The next day I was not feeling very well, as I ate something that did not agree with me. We weren’t sure if it was the dinner from the night before or from 2 nights before. It’s hard to tell as we both ate the same thing and Andrew was fine. Either way by noon I was well enough to go out and we rented 2 bicycles to explore the town. While riding around a girl who had been on the boat with us stopped us and told us to be careful with our backpacks and to not keep them in the baskets at the front of the bicycles as her friends was just mugged. Apparently the thief just went up to her while she was on her bicycle and grabbed her bag right in front of her and ran away. We were more careful after that but I’m glad to say we didn’t run into any situations like that. In the evening we met up with Maya and Nora again and we to a bar for drinks. At “Lao Lao Bar” we ordered some drinks but we also decided to try the Lao BBQ with Water Buffalo. This dish was intended for 1 person but none of us were that hungry so we split it. It’s a good thing because it was quite large. The Water Buffalo came raw with 2 big pieces of pork fat and the server showed us how to cook it on top of the bucket with charcoals which was brought to our table. The dish they placed on top looked like a large stainless steel bowl with another inverted stainless steel bowl inside it. With the meat you get raw vegetables such as cabbage, lettuce, tomatoes, mushrooms, bean sprouts, vermicelli noodles and 2 whole uncooked eggs and a bucket of broth. The server showed us that the pork fat is placed on top of the inverted bowl to grease it up for the Water Buffalo. The broth and vegetables are placed in the bottom bowl to cook (kind of like Vietnamese Pho) and the eggs are punctured at the top and the bottom to create two holes, and the eggs are drained into the soup to cook. The cooking process only takes about 5-10 minutes. Maya is a vegetarian so she did not eat the Water Buffalo, but the rest of us did and it was very similar to Beef, however much more chewy. The soup was delicious and tasted very similar to the Vietnamese Pho but with a lot more ingredients and flavor. We were all very happy with it. While at the bar we met a couple who had been on our boat and was also staying at our guest house. We arranged to meet the following morning at 10am to visit the cave we saw from the boat and to see a waterfall in the area.
We hired a large Tuk-Tuk for the 7 of us, as Marcus, also on the boat with us, joined us. I should mention it was pretty hard getting a Tuk-Tuk for 7 people. Apparently they are only allowed to take up to 6 people when leaving the city, or otherwise they have to pay a fine, this being a communist country and all. But we somehow managed to convince one driver. The cave was 1 hour away by Tuk Tuk. We needed to cross the river again but this time by a small ferry. The cave was large and very tourist oriented. We didn’t spend more than an hour there and made our way over to the waterfall. On the way we stopped at “Whiskey Village” where they let us sample some of their rice “whiskeys”. I didn’t try any but I think the last one Andrew tried was around 50% proof. Then we continued on to the waterfall.
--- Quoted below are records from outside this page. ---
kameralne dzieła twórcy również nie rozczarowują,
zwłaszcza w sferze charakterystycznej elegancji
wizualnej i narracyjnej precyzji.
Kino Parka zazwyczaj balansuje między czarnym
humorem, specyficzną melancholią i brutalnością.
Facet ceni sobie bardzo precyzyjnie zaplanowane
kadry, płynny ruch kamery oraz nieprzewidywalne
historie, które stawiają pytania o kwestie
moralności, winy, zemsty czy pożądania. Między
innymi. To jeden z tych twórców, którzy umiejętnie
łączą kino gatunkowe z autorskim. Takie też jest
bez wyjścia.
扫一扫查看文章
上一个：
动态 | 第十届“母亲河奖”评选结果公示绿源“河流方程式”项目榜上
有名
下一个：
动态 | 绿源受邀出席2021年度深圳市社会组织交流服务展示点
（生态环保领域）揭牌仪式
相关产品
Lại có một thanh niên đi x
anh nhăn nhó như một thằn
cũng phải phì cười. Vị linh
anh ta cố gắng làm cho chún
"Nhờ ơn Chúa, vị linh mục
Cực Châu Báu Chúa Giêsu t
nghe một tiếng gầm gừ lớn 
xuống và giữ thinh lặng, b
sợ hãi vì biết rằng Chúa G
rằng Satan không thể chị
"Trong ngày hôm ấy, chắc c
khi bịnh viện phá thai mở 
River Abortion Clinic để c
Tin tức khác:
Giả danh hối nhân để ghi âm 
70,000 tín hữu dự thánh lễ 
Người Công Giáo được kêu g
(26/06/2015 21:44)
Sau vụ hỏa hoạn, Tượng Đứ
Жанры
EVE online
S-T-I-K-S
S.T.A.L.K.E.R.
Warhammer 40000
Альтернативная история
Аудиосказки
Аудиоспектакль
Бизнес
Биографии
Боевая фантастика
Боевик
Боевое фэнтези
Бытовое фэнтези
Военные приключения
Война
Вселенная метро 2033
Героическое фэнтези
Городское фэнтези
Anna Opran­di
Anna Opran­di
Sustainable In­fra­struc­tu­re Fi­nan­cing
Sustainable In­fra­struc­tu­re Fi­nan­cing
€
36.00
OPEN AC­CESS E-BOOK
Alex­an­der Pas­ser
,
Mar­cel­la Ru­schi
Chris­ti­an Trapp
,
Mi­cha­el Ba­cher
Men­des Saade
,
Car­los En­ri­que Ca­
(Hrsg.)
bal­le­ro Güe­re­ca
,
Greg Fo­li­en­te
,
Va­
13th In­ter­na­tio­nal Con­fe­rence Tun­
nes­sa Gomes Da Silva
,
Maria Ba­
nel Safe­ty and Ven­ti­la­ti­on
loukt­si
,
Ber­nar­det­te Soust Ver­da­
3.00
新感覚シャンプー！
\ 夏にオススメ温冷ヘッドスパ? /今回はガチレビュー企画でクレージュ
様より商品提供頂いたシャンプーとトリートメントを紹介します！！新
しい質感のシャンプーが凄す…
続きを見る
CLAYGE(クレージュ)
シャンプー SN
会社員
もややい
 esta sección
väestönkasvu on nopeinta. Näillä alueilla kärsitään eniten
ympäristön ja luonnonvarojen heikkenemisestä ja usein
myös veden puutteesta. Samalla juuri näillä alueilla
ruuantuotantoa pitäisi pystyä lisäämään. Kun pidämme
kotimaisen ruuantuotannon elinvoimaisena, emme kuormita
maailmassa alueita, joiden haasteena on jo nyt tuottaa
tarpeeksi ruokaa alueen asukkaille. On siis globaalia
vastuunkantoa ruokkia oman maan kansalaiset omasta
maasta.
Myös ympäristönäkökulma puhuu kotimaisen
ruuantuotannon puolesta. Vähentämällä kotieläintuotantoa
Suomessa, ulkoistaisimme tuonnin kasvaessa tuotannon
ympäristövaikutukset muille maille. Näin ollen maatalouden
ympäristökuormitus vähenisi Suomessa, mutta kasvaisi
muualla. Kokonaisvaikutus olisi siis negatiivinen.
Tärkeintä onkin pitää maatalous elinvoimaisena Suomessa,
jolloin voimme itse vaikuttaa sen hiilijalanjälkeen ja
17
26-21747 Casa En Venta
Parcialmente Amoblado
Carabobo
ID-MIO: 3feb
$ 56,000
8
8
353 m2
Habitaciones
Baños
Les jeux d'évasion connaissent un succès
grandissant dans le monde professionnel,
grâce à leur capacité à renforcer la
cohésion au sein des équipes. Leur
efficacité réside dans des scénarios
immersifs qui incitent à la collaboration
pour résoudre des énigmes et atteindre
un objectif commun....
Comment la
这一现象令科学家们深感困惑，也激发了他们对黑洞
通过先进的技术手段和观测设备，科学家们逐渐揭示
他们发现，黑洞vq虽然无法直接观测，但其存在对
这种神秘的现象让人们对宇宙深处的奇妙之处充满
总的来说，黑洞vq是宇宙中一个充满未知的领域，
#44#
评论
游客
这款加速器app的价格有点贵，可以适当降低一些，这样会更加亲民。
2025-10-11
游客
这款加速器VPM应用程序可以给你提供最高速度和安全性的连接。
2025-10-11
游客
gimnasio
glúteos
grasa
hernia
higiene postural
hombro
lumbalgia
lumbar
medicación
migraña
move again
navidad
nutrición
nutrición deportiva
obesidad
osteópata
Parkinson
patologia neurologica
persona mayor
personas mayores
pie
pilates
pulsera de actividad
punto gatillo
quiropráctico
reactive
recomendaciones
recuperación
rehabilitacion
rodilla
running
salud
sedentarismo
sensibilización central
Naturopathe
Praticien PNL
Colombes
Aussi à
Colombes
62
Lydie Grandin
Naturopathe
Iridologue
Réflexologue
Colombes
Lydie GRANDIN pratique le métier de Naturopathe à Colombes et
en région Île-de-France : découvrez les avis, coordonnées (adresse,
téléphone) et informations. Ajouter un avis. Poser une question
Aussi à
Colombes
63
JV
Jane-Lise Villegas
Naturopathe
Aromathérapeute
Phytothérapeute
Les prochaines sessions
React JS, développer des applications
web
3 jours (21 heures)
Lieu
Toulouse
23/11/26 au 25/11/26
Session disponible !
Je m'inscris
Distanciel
We arrived at the waterfall around 2:30pm. We knew you were allowed to swim there so we all came prepared with our swimming items. And I am so glad we did. The waterfall consisted of 3 or 4 different levels. We were able to swim in the smaller ones. The water was freezing but the colour was a beautiful blue. The weather was hot outside so we did not mind the temperature. We went up a level and found a rope attached to a tree which you could swing from and jump in the water. We all had a turn, or two or three. It was so much fun and a perfect end to a hot day. You could also jump from the top of one of the waterfalls and there were a lot of people doing that as well. I was so scared the first time I was going to swing from the rope, I was shaking. As I was jumping in the water I was screaming. It was so much fun!

After we got back to town we showered, changed and grabbed a delicious sandwich on a real French baguette with some Lao coffee, at the market. 2 sandwiches and 2 coffees cost us $2.50. I was so glad that Laos used to occupied by the French because they knew how to make good French bread. In the evening we headed off to a bar across another river with Maya and Nora. It was up a hill and we got to sit on the floor and overlook the city. It was beautiful.

The next day Maya and Nora grabbed a bus to Vang Vieng, and we grabbed a bus to Nong Khiaw. I was sad to say goodbye to them as we had a good time hanging out. It was nice to have other people around, but we knew we would meet others soon enough.